Als Grundlage für seine Einschätzungen und Vorschläge dient dem Wissenschaftsrat eine Studie, die er bei Rolf Becker, dem Direktor der Abteilung Bildungssoziologie der Uni Bern, sowie bei Jürg Schoch, dem Leiter des Instituts Unterstrass an der Pädagogischen Hochschule Zürich, in Auftrag gegeben hat. Die Autoren kommen mit Blick auf weitere Forschungsarbeiten zum Schluss, dass das Schweizer Bildungssystem ungerecht und in der Folge ineffizient sei. Kinder von Akademikern besuchten doppelt so oft ein Gymnasium wie Kinder von Eltern mit mittlerem und niedrigem Bildungsniveau. Bei einem Universitätsstudium seien die Chancen Ersterer gar fünfmal höher. Zudem lasse sich belegen, dass soziale Unterschiede bereits in der frühen Kindheit Auswirkungen auf die Bildungschancen hätten und die Unterschiede danach von Bildungsstufe zu Bildungsstufe grösser würden. Schon bis zum Ende der Primarschulzeit gebe es eine «sich öffnende Leistungskluft».

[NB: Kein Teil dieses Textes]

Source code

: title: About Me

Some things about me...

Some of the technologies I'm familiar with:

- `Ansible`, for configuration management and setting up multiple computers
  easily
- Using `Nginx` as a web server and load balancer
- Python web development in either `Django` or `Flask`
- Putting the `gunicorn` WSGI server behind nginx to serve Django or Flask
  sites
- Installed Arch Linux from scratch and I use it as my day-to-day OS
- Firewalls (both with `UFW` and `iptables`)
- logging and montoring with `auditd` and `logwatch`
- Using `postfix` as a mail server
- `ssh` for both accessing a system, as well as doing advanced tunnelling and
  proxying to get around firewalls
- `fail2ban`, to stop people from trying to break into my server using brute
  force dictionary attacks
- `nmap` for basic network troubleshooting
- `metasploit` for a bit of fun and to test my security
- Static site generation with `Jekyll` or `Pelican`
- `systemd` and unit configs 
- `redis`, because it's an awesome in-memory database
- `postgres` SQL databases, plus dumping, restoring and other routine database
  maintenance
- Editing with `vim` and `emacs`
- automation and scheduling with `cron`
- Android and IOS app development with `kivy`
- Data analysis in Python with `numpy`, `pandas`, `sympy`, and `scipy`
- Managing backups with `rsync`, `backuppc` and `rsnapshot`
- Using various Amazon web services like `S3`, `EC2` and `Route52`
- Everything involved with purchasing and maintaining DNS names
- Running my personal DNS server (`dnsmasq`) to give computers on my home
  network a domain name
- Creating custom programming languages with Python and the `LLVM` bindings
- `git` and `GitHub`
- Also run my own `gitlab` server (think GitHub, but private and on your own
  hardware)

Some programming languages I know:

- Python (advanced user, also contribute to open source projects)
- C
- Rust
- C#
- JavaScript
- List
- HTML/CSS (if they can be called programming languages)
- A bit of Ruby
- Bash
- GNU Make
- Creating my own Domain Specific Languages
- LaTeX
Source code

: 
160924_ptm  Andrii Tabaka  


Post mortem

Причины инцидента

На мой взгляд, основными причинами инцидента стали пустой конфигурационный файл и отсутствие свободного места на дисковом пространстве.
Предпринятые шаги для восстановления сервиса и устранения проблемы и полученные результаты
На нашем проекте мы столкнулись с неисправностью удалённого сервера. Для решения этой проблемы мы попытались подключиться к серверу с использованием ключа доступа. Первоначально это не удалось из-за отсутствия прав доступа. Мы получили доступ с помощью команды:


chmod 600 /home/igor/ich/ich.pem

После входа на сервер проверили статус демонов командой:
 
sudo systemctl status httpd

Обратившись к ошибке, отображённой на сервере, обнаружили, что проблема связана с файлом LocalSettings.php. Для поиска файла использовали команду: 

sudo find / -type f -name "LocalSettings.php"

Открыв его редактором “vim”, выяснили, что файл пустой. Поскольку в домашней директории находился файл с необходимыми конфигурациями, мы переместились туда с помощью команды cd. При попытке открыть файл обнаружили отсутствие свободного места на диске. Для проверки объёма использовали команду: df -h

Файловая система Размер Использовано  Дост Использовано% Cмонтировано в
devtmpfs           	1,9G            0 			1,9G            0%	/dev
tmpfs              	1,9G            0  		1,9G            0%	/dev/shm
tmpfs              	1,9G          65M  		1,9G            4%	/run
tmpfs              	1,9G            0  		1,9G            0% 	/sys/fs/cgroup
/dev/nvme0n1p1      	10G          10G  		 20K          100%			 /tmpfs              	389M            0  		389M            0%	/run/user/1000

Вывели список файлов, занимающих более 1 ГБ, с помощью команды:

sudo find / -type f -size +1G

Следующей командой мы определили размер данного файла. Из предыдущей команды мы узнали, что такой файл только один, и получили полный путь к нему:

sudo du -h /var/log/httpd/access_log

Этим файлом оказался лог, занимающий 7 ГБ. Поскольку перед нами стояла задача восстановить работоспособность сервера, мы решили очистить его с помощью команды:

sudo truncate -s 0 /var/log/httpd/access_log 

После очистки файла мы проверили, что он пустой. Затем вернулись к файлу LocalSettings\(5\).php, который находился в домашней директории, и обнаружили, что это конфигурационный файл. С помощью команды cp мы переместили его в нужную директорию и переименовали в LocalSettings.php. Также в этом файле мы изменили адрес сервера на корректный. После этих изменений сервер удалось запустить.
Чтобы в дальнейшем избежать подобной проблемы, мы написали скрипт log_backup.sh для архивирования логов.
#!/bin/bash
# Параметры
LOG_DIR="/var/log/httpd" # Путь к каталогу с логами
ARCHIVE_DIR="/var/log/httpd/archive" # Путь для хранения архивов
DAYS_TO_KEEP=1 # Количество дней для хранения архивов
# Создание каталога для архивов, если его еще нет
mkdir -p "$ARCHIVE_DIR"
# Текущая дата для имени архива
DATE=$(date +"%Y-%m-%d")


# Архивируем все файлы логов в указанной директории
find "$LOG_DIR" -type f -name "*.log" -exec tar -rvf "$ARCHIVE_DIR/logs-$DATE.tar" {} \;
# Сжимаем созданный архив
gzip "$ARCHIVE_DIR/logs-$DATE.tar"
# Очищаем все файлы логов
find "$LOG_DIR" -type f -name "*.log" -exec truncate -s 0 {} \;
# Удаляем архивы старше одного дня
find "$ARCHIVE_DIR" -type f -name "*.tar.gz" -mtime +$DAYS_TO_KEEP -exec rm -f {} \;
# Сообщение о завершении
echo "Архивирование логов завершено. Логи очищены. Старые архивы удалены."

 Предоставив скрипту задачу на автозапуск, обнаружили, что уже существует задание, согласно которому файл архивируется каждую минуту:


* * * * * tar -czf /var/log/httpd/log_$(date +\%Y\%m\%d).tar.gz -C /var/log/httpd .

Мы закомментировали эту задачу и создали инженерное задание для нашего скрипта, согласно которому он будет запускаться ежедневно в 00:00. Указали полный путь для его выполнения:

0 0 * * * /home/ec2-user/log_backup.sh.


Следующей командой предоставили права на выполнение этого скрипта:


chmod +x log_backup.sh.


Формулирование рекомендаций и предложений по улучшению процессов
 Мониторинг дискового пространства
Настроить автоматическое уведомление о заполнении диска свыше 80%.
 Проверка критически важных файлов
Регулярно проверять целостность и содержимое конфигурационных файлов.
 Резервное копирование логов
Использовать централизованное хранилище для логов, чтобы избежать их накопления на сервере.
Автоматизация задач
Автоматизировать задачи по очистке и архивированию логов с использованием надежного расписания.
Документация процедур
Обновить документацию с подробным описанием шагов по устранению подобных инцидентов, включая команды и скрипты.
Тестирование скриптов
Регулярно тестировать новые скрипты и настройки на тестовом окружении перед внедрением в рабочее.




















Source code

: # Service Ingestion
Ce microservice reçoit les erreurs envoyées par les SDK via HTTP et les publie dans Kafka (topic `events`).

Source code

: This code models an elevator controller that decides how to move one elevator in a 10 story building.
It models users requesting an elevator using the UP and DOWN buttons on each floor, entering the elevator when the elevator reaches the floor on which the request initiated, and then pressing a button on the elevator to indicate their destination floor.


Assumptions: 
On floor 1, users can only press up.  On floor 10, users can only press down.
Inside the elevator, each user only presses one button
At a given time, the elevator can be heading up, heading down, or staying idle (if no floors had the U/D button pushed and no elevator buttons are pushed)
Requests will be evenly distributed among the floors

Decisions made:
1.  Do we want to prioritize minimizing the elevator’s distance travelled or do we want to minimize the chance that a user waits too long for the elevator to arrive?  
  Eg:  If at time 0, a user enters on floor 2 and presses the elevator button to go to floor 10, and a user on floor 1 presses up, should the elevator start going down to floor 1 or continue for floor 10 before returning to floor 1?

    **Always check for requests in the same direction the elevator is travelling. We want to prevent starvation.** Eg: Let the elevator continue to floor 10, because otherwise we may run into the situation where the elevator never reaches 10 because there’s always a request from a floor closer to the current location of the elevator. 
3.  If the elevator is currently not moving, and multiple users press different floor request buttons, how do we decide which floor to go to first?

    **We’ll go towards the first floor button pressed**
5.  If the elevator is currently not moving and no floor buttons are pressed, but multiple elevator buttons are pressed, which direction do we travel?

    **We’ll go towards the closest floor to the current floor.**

Die Autoren stellen fest: «Wenn das Schweizer Bildungssystem nicht in der Lage ist, das nötige akademische Humankapital selbst zu erzeugen, ergibt sich die Frage, warum es entsprechende Talente nicht in ausreichender Zahl zu einer tertiären Berufsausbildung und akademischen Ausbildung bringt und inwiefern entsprechende Talente bei den Einheimischen und Zugewanderten vergeudet werden, während zur Kompensation gleichzeitig hochqualifiziertes Humankapital aus dem Ausland importiert werden muss.» Der Verzicht von ökonomisch armen Talentierten auf ein Studium komme die Gesamtgesellschaft teurer zu stehen als eine Übernahme von deren Studienkosten durch die Allgemeinheit.
Rolf Becker und Jürg Schoch sprechen insgesamt von einer kurzsichtigen Schweizer Bildungspolitik, «die sich vornehmlich auf den Berufsbildungsbereich und die Einsparung von Kosten bei der Akademikerausbildung konzentriert». Nötig sei stattdessen eine «mutige Modernisierung» des Bildungssystems. Wie diese erfolgen soll? Es liest sich wie ein Vorsatz zum neuen Jahr: «mit Mut und Augenmass zugleich».